Open Genomes said...

Here's an updated version of the Global25 tree showing 64 clusters:

Global25 Ward's Euclidean distance-squared method hierarchical clustering tree with all 4222 individuals using scaled data

Zoom in to 100% and then scroll all the way to the right and then down to where the tree begins. You can download the PDF and open it locally, but it may take about two minutes to display. Once it displays, in your local PDF reader you can search for text in the tree.

The clusters are defined by cutting the tree at the height that produces 64 clusters, so they are all evenly defined, regardless of number of individuals in each. These clusters could be used instead of "populations" in nMonte, and this should give better results because unlike "populations", they don't have outliers outside of the cluster. The population averages would be specific to that one clade in the tree.

Slumbery said...

Open Genomes:

Why are Bashkirs labelled as a Caucasus population? They are nowhere near. That should be Urals by the labeling-logic applied elsewhere.

Lukasz M said...

@Davidski
What similarity index you use in NJ tree. Because every gives more or less different results. You tried all? I think besides Euclidean, the best are Manhattan, Cosine and Correlation.

Davidski said...

@Lukasz M

What similarity index you use in NJ tree.

In the tree above, the default one, so Euclidean. But I do also use Manhattan.

Open Genomes said...

@David

The following are duplicate sample IDs, and some are clearly actual duplicates.
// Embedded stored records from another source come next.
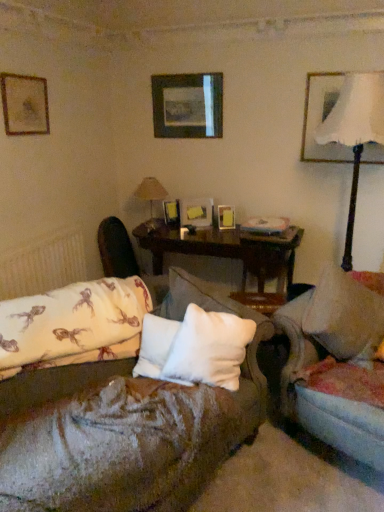
Question: Is velvet beige couch at center at the left side of wooden picture frame at center, which is counted as the fourth picture frame, starting from the right?

Choices:
 (A) yes
 (B) no

Answer: (B)

Question: Considering the relative sizes of velvet beige couch at center and wooden picture frame at center, positioned as the 3th picture frame in left-to-right order, in the image provided, is velvet beige couch at center thinner than wooden picture frame at center, positioned as the 3th picture frame in left-to-right order,?

Choices:
 (A) no
 (B) yes

Answer: (A)

Question: Is velvet beige couch at center behind wooden picture frame at center, positioned as the 3th picture frame in left-to-right order?

Choices:
 (A) yes
 (B) no

Answer: (B)

Question: Would you consider velvet beige couch at center to be distant from wooden picture frame at center, which is counted as the fourth picture frame, starting from the right?

Choices:
 (A) yes
 (B) no

Answer: (A)

Question: Does velvet beige couch at center have a smaller size compared to wooden picture frame at center, which is counted as the fourth picture frame, starting from the right?

Choices:
 (A) no
 (B) yes

Answer: (A)

Question: From their relative heights in the image, would you say white soft pillow at center, placed as the first pillow when sorted from left to right, is taller or shorter than wooden picture frame at center, marked as the fifth picture frame in a left-to-right arrangement?

Choices:
 (A) tall
 (B) short

Answer: (A)

Question: From the image's perspective, is white soft pillow at center, placed as the first pillow when sorted from left to right, located above or below wooden picture frame at center, marked as the fifth picture frame in a left-to-right arrangement?

Choices:
 (A) above
 (B) below

Answer: (B)

Question: Is point (163, 329) positioned closer to the camera than point (226, 207)?

Choices:
 (A) farther
 (B) closer

Answer: (B)

Question: Considering the relative positions of white soft pillow at center, placed as the first pillow when sorted from left to right, and wooden picture frame at center, the 2th picture frame viewed from the right, in the image provided, is white soft pillow at center, placed as the first pillow when sorted from left to right, to the left or to the right of wooden picture frame at center, the 2th picture frame viewed from the right,?

Choices:
 (A) right
 (B) left

Answer: (B)

Question: Is velvet dark brown swivel chair at center taller or shorter than velvet beige couch at center?

Choices:
 (A) tall
 (B) short

Answer: (B)

Question: Does point (165, 276) appear closer or farther from the camera than point (349, 310)?

Choices:
 (A) farther
 (B) closer

Answer: (A)

Question: Based on their sizes in the image, would you say velvet dark brown swivel chair at center is bigger or smaller than velvet beige couch at center?

Choices:
 (A) big
 (B) small

Answer: (B)

Question: Do you think velvet dark brown swivel chair at center is within velvet beige couch at center, or outside of it?

Choices:
 (A) outside
 (B) inside

Answer: (A)

Question: Considering the positions of wooden picture frame at center, which is counted as the fourth picture frame, starting from the right, and white soft pillow at center, the first pillow positioned from the right, in the image, is wooden picture frame at center, which is counted as the fourth picture frame, starting from the right, taller or shorter than white soft pillow at center, the first pillow positioned from the right,?

Choices:
 (A) short
 (B) tall

Answer: (B)

Question: Is wooden picture frame at center, which is counted as the fourth picture frame, starting from the right, wider or thinner than white soft pillow at center, the first pillow positioned from the right?

Choices:
 (A) thin
 (B) wide

Answer: (A)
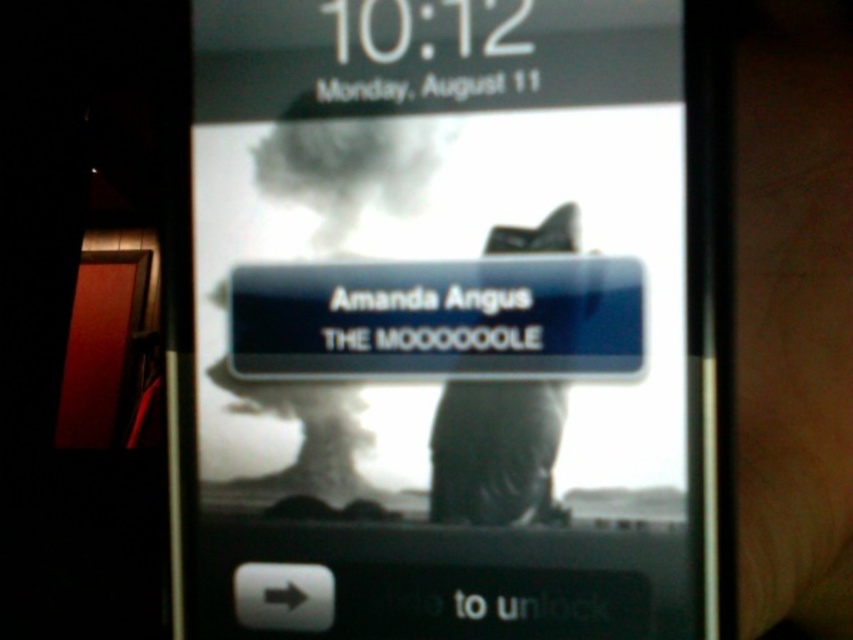
Can you confirm if brown leather hand at right is shorter than dark matte jacket at center?

No, brown leather hand at right is not shorter than dark matte jacket at center.

Is brown leather hand at right positioned in front of dark matte jacket at center?

Yes, it is in front of dark matte jacket at center.

What do you see at coordinates (793, 316) in the screenshot? I see `brown leather hand at right` at bounding box center [793, 316].

You are a GUI agent. You are given a task and a screenshot of the screen. Output one action in this format:
    pyautogui.click(x=<x>, y=<y>)
    Task: Click on the brown leather hand at right
    
    Given the screenshot: What is the action you would take?
    pyautogui.click(x=793, y=316)

Does point (366, 624) lie in front of point (747, 576)?

Yes, point (366, 624) is closer to viewer.

I want to click on matte black phone at center, so click(445, 323).

Is point (320, 560) farther from viewer compared to point (811, 499)?

No, (320, 560) is in front of (811, 499).

I want to click on matte black phone at center, so click(445, 323).

Can you confirm if matte black phone at center is positioned above dark matte jacket at center?

Yes, matte black phone at center is above dark matte jacket at center.

Is the position of matte black phone at center more distant than that of dark matte jacket at center?

No.

Identify the location of matte black phone at center. This screenshot has width=853, height=640. (445, 323).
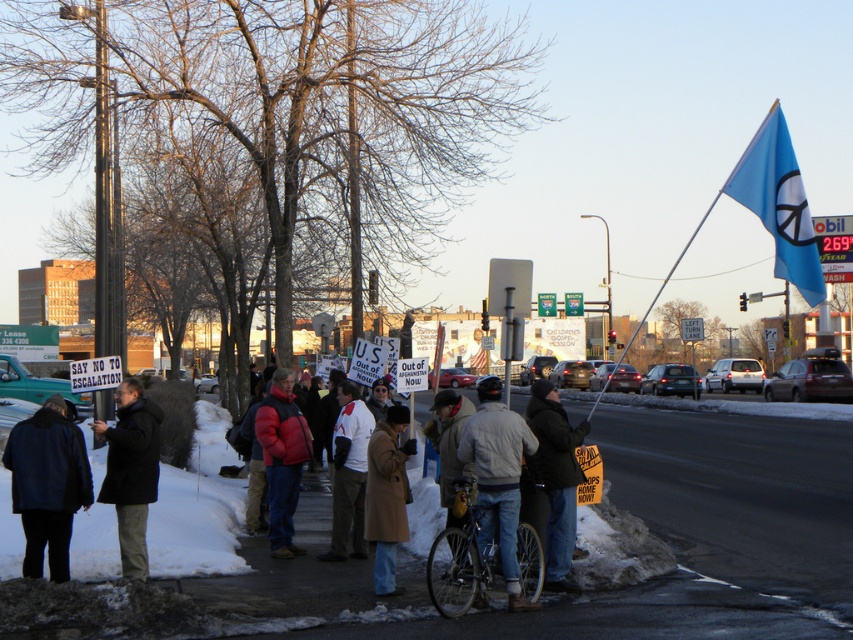
Is denim jacket at center to the right of brown wool coat at center from the viewer's perspective?

Indeed, denim jacket at center is positioned on the right side of brown wool coat at center.

Is denim jacket at center taller than brown wool coat at center?

Indeed, denim jacket at center has a greater height compared to brown wool coat at center.

Is point (503, 513) in front of point (380, 454)?

Yes.

The height and width of the screenshot is (640, 853). I want to click on denim jacket at center, so click(498, 477).

Looking at this image, can you confirm if metallic silver bicycle at center is smaller than black leather jacket at center?

Incorrect, metallic silver bicycle at center is not smaller in size than black leather jacket at center.

Which is in front, point (518, 531) or point (550, 547)?

Positioned in front is point (518, 531).

Does point (444, 586) come in front of point (572, 465)?

Yes, point (444, 586) is closer to viewer.

At what (x,y) coordinates should I click in order to perform the action: click on metallic silver bicycle at center. Please return your answer as a coordinate pair (x, y). The image size is (853, 640). Looking at the image, I should click on (460, 560).

Is point (546, 387) closer to viewer compared to point (271, 541)?

Yes, point (546, 387) is closer to viewer.

Between point (552, 552) and point (271, 556), which one is positioned in front?

Point (552, 552) is more forward.

Where is `black leather jacket at center`? The image size is (853, 640). black leather jacket at center is located at coordinates (555, 477).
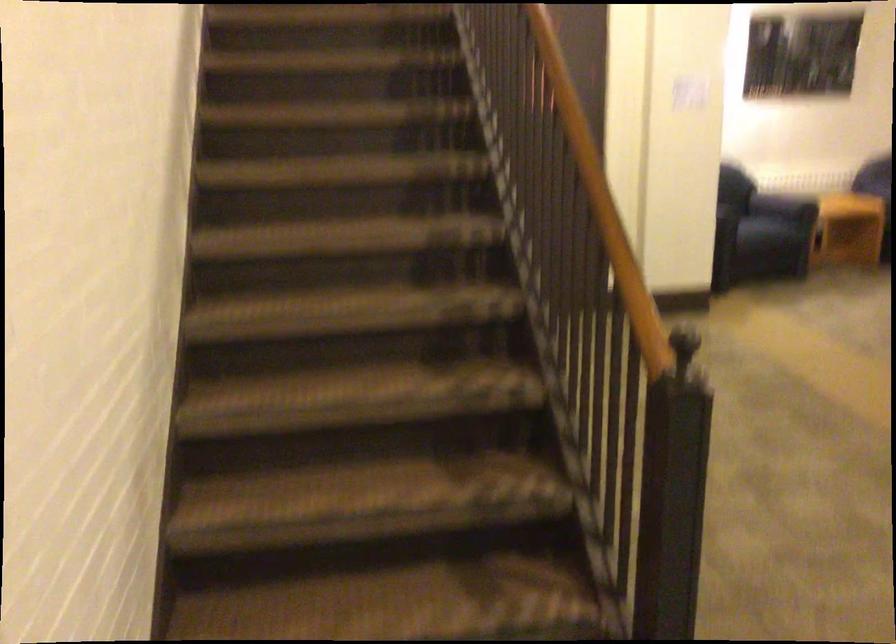
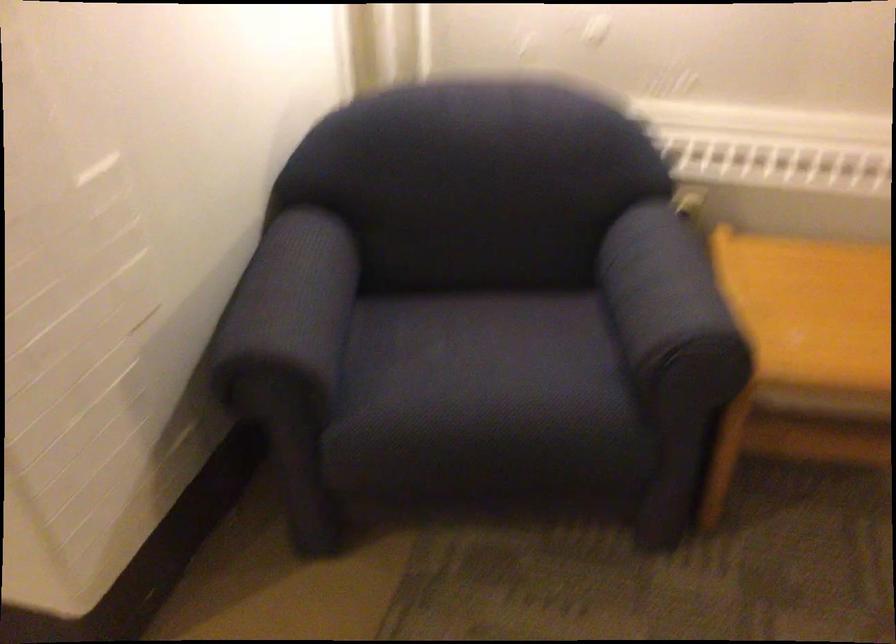
The point at (x=820, y=185) is marked in the first image. Where is the corresponding point in the second image?

(670, 307)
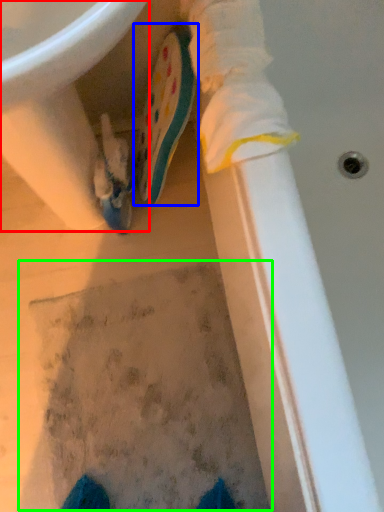
Question: Considering the real-world distances, which object is farthest from sink (highlighted by a red box)? footwear (highlighted by a blue box) or footprint (highlighted by a green box)?

Choices:
 (A) footwear
 (B) footprint

Answer: (B)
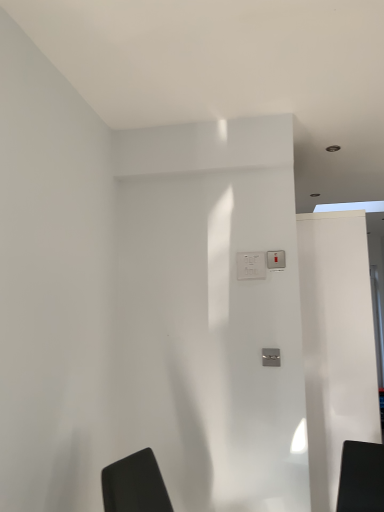
Question: From the image's perspective, is metallic silver light switch at center above white plastic electric outlet at center?

Choices:
 (A) yes
 (B) no

Answer: (A)

Question: Does metallic silver light switch at center have a larger size compared to white plastic electric outlet at center?

Choices:
 (A) no
 (B) yes

Answer: (A)

Question: Does metallic silver light switch at center turn towards white plastic electric outlet at center?

Choices:
 (A) no
 (B) yes

Answer: (A)

Question: Is metallic silver light switch at center oriented away from white plastic electric outlet at center?

Choices:
 (A) no
 (B) yes

Answer: (A)

Question: Can you confirm if metallic silver light switch at center is positioned to the left of white plastic electric outlet at center?

Choices:
 (A) yes
 (B) no

Answer: (B)

Question: From the image's perspective, is metallic silver light switch at center above or below white plastic electric outlet at center?

Choices:
 (A) above
 (B) below

Answer: (A)

Question: Do you think metallic silver light switch at center is within white plastic electric outlet at center, or outside of it?

Choices:
 (A) inside
 (B) outside

Answer: (B)

Question: Is point (284, 254) closer or farther from the camera than point (251, 273)?

Choices:
 (A) farther
 (B) closer

Answer: (B)

Question: From a real-world perspective, relative to white plastic electric outlet at center, is metallic silver light switch at center vertically above or below?

Choices:
 (A) above
 (B) below

Answer: (A)

Question: In terms of height, does metallic silver light switch at center look taller or shorter compared to white glossy screen door at right?

Choices:
 (A) tall
 (B) short

Answer: (B)

Question: Is point (266, 250) positioned closer to the camera than point (337, 408)?

Choices:
 (A) farther
 (B) closer

Answer: (B)

Question: In terms of size, does metallic silver light switch at center appear bigger or smaller than white glossy screen door at right?

Choices:
 (A) small
 (B) big

Answer: (A)

Question: Considering the relative positions of metallic silver light switch at center and white glossy screen door at right in the image provided, is metallic silver light switch at center to the left or to the right of white glossy screen door at right?

Choices:
 (A) left
 (B) right

Answer: (A)

Question: Do you think white plastic electric outlet at center is within white glossy screen door at right, or outside of it?

Choices:
 (A) outside
 (B) inside

Answer: (A)

Question: Is white plastic electric outlet at center taller or shorter than white glossy screen door at right?

Choices:
 (A) tall
 (B) short

Answer: (B)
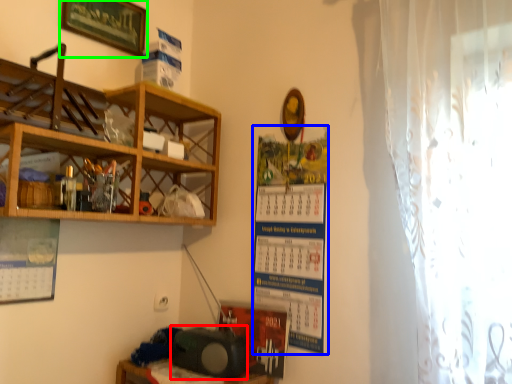
Question: Considering the real-world distances, which object is closest to speaker (highlighted by a red box)? poster (highlighted by a blue box) or picture frame (highlighted by a green box).

Choices:
 (A) poster
 (B) picture frame

Answer: (A)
Can you fix these to be unique, and also remove the duplicates?

Id, Group
_________

495_R01C01,Mordovian
495_R01C01,Uzbek
495_R01C02,Mordovian
495_R01C02,Uzbek
495_R02C01,Mordovian
495_R02C01,Uzbek
495_R02C02,Mordovian
495_R02C02,Uzbek
ARI11,Ethiopian_Ari_blacksmith
ARI11,Ethiopian_Ari_cultivator
ARI5,Ethiopian_Ari_blacksmith
ARI5,Ethiopian_Ari_cultivator
ARI6,Ethiopian_Ari_blacksmith
ARI6,Ethiopian_Ari_cultivator
ARI7,Ethiopian_Ari_blacksmith
ARI7,Ethiopian_Ari_cultivator
G25001,Greek_Central_Anatolia
G25001,Greek_Trabzon
G25002,Greek_Central_Anatolia
G25002,Greek_Trabzon
G25003,Greek_Central_Anatolia
G25003,Greek_Trabzon
HG00171,Finnish
HG00171,Finnish_East
K-126,Khatri
K-126,Kohistani
azerB38,Azeri
azerB38,Azeri_Iran
azerB59,Azeri
azerB59,Azeri_Iran
azerB61,Azeri
azerB61,Azeri_Iran
azerB64,Azeri
azerB64,Azeri_Iran
azerB8,Azeri
azerB8,Azeri_Iran
azerE1,Azeri
azerE1,Azeri_Iran
azerE3,Azeri
azerE3,Azeri_Iran
azerE6,Azeri
azerE6,Azeri_Iran
azerE70,Azeri
azerE70,Azeri_Iran
azerb72,Azeri
azerb72,Azeri_Iran

Onur Dincer said...

@Open Genomes

G25001,Greek_Central_Anatolia
G25001,Greek_Trabzon
G25002,Greek_Central_Anatolia
G25002,Greek_Trabzon
G25003,Greek_Central_Anatolia
G25003,Greek_Trabzon


I supplied these samples to David, they are all different individuals, I know them individually. So at least these are not actual duplicates. Fixing their IDs would be enough.

Open Genomes said...

@Slumberry

The mistake of Bashkirs is fixed, the're labeled as Urals now.

@Onur

Do you know that these Pontic and Central Anatolian Greeks cluster rather closely with Pre-Hittites, presumably Hattic speakers?

Onur Dincer said...

@Open Genomes

Do you know that these Pontic and Central Anatolian Greeks cluster rather closely with Pre-Hittites, presumably Hattic speakers?

Can you provide the GEDmatch numbers of the post-Neolithic ancient Anatolian samples from the Damgaard et al. study? PCAs and dendrograms are strongly affected by sampling choice, so a GEDmatch comparison would better resolve the population relationships and distances.